[[ INPUT RECORDS, beginning ]]

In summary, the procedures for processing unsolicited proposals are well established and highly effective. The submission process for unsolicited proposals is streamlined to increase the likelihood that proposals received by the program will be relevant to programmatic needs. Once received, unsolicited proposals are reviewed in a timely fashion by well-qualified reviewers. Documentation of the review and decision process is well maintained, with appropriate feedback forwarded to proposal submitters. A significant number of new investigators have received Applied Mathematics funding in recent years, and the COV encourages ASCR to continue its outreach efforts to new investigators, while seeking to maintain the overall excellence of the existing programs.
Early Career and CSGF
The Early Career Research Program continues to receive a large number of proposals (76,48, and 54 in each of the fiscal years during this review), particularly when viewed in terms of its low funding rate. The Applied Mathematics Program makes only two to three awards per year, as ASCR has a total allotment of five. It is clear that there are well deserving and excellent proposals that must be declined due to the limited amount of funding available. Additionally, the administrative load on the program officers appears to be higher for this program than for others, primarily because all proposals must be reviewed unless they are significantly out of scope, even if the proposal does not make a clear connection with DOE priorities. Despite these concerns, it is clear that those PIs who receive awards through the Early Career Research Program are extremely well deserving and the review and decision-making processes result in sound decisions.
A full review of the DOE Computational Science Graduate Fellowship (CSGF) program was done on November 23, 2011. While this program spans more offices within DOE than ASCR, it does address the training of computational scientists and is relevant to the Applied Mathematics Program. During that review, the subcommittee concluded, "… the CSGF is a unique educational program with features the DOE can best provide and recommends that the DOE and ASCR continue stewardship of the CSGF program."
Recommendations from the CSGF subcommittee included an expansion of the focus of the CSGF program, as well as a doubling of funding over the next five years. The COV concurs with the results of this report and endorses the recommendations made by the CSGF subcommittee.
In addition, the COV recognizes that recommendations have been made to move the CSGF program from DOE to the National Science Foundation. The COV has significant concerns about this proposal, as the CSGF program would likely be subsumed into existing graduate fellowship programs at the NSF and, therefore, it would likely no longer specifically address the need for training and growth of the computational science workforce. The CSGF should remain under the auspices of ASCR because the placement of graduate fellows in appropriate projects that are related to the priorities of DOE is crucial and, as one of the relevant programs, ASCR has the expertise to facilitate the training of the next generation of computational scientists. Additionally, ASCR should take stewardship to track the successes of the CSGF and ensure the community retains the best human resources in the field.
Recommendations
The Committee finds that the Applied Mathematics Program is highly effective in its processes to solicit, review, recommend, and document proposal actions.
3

[[ INPUT RECORDS, end ]]

▶ _YOUR INSTRUCTIONS_
Would you copy every line of the material exactly?

▶ _TASK OUTPUT_
In summary, the procedures for processing unsolicited proposals are well established and highly effective. The submission process for unsolicited proposals is streamlined to increase the likelihood that proposals received by the program will be relevant to programmatic needs. Once received, unsolicited proposals are reviewed in a timely fashion by well-qualified reviewers. Documentation of the review and decision process is well maintained, with appropriate feedback forwarded to proposal submitters. A significant number of new investigators have received Applied Mathematics funding in recent years, and the COV encourages ASCR to continue its outreach efforts to new investigators, while seeking to maintain the overall excellence of the existing programs.
Early Career and CSGF
The Early Career Research Program continues to receive a large number of proposals (76,48, and 54 in each of the fiscal years during this review), particularly when viewed in terms of its low funding rate. The Applied Mathematics Program makes only two to three awards per year, as ASCR has a total allotment of five. It is clear that there are well deserving and excellent proposals that must be declined due to the limited amount of funding available. Additionally, the administrative load on the program officers appears to be higher for this program than for others, primarily because all proposals must be reviewed unless they are significantly out of scope, even if the proposal does not make a clear connection with DOE priorities. Despite these concerns, it is clear that those PIs who receive awards through the Early Career Research Program are extremely well deserving and the review and decision-making processes result in sound decisions.
A full review of the DOE Computational Science Graduate Fellowship (CSGF) program was done on November 23, 2011. While this program spans more offices within DOE than ASCR, it does address the training of computational scientists and is relevant to the Applied Mathematics Program. During that review, the subcommittee concluded, "… the CSGF is a unique educational program with features the DOE can best provide and recommends that the DOE and ASCR continue stewardship of the CSGF program."
Recommendations from the CSGF subcommittee included an expansion of the focus of the CSGF program, as well as a doubling of funding over the next five years. The COV concurs with the results of this report and endorses the recommendations made by the CSGF subcommittee.
In addition, the COV recognizes that recommendations have been made to move the CSGF program from DOE to the National Science Foundation. The COV has significant concerns about this proposal, as the CSGF program would likely be subsumed into existing graduate fellowship programs at the NSF and, therefore, it would likely no longer specifically address the need for training and growth of the computational science workforce. The CSGF should remain under the auspices of ASCR because the placement of graduate fellows in appropriate projects that are related to the priorities of DOE is crucial and, as one of the relevant programs, ASCR has the expertise to facilitate the training of the next generation of computational scientists. Additionally, ASCR should take stewardship to track the successes of the CSGF and ensure the community retains the best human resources in the field.
Recommendations
The Committee finds that the Applied Mathematics Program is highly effective in its processes to solicit, review, recommend, and document proposal actions.
3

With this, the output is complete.